◆ **Work to complete**
For every line that contains the string "down", pull that line out of the material below.

◆ **Data**
__________________________________________________

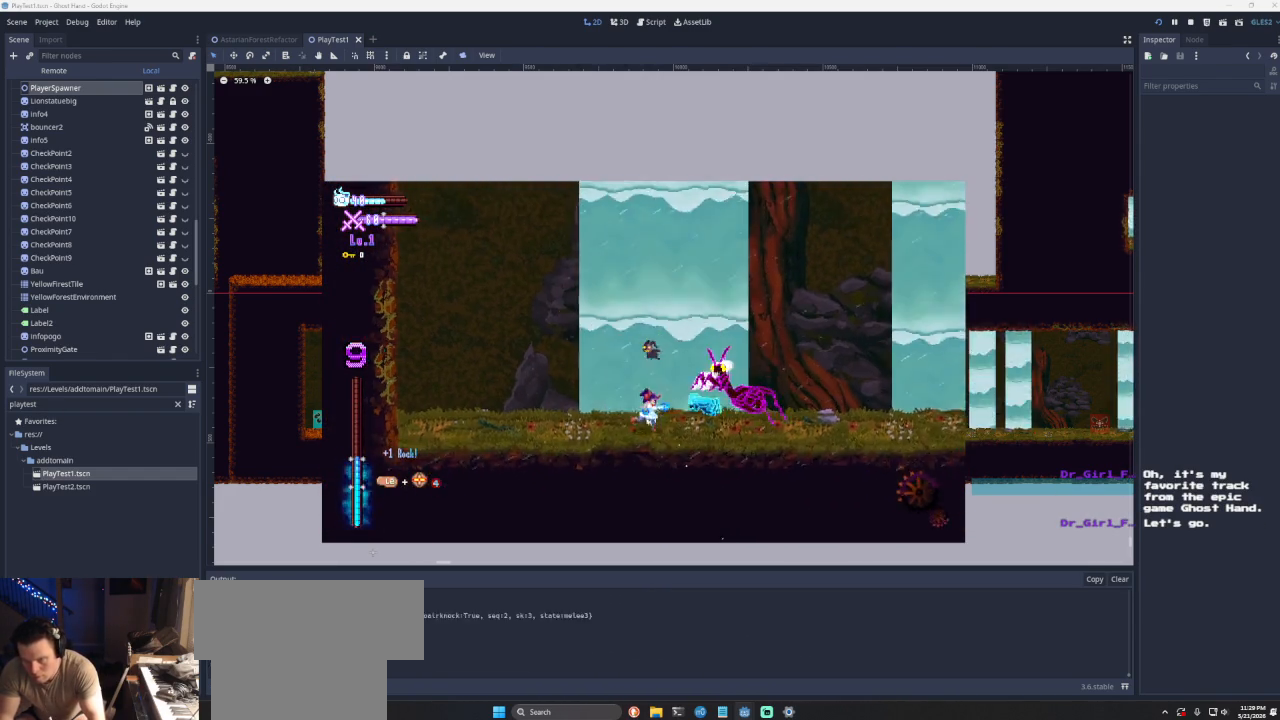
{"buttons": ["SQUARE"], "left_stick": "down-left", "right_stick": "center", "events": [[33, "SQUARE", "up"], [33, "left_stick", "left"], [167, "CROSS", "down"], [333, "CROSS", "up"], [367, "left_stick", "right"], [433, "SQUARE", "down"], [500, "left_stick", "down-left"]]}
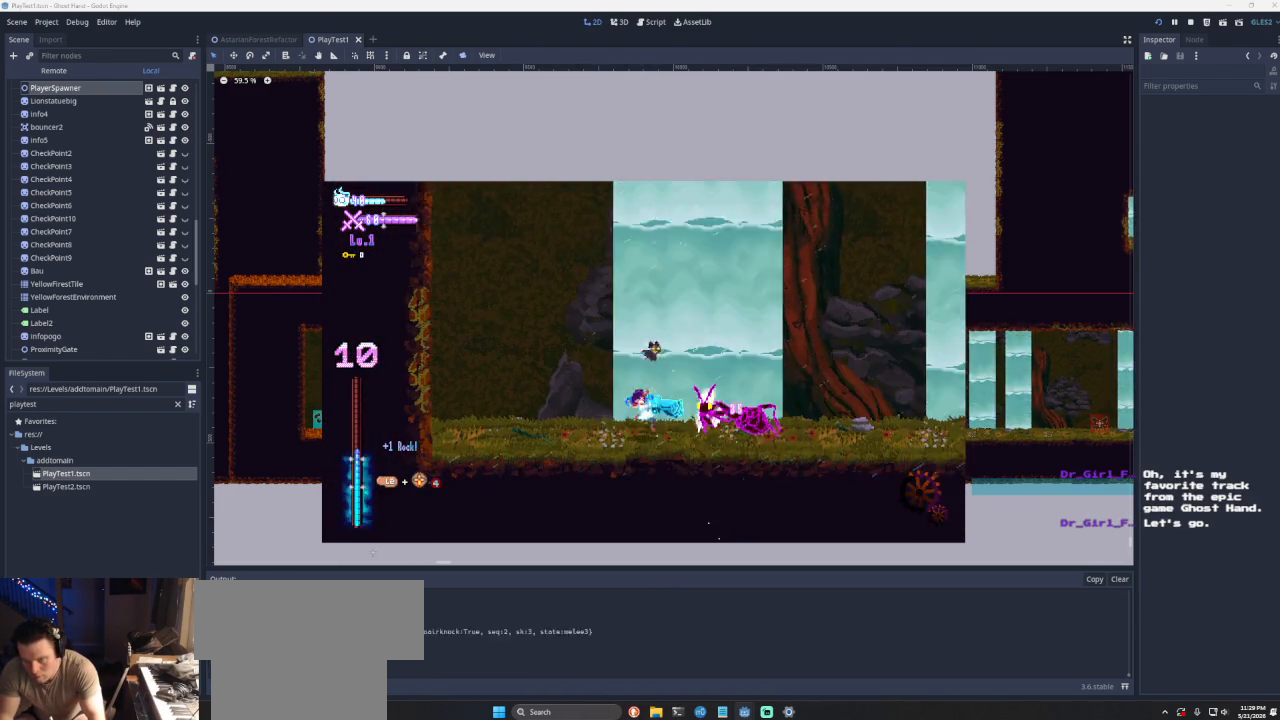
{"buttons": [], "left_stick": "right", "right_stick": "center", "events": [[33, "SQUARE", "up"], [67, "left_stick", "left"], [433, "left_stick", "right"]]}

__________________________________________________

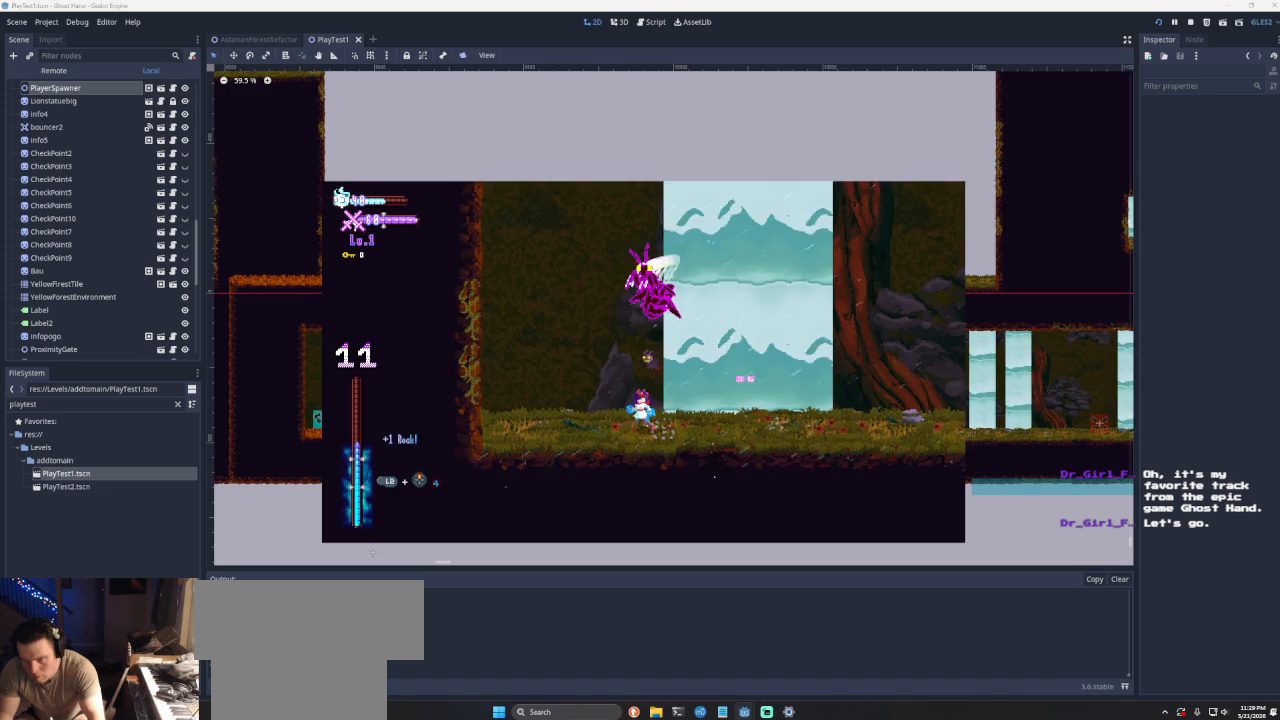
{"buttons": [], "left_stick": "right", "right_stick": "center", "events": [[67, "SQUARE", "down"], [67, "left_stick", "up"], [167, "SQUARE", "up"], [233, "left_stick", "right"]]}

__________________________________________________

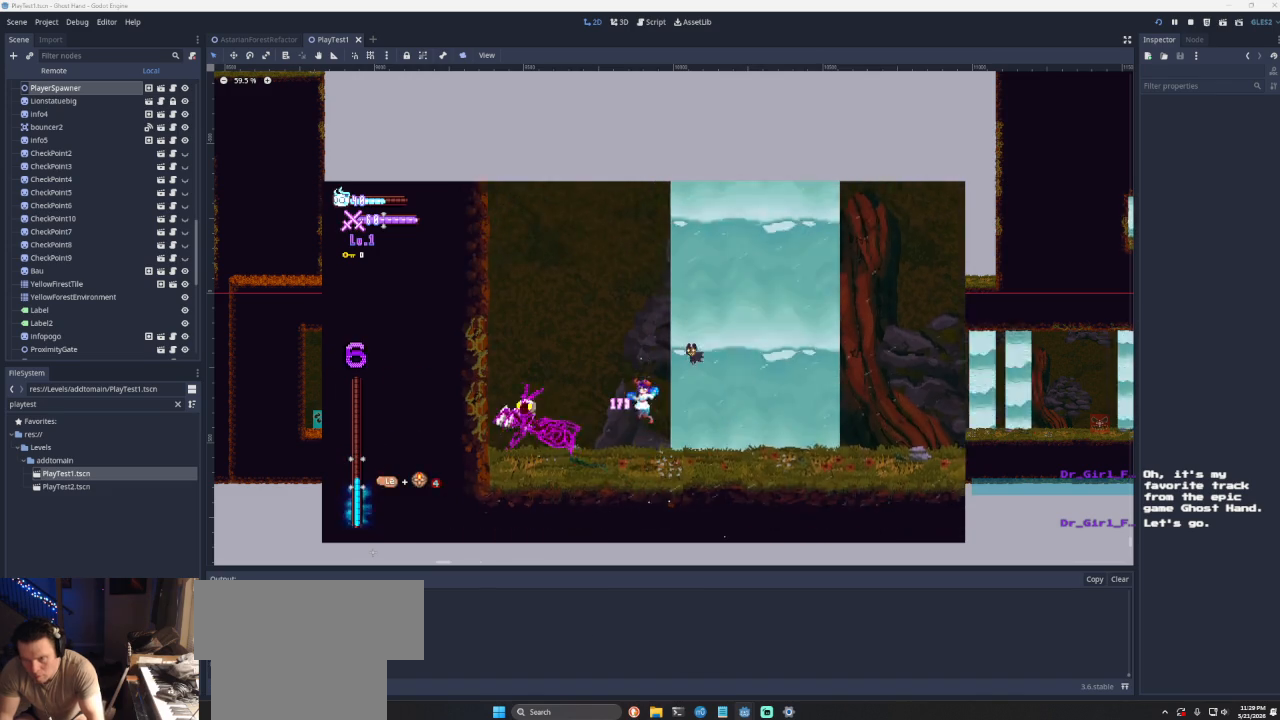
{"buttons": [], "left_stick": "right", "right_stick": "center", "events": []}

__________________________________________________

◆ **Exercise response**
{"buttons": ["SQUARE"], "left_stick": "down-left", "right_stick": "center", "events": [[33, "SQUARE", "up"], [33, "left_stick", "left"], [167, "CROSS", "down"], [333, "CROSS", "up"], [367, "left_stick", "right"], [433, "SQUARE", "down"], [500, "left_stick", "down-left"]]}
{"buttons": [], "left_stick": "right", "right_stick": "center", "events": [[67, "SQUARE", "down"], [67, "left_stick", "up"], [167, "SQUARE", "up"], [233, "left_stick", "right"]]}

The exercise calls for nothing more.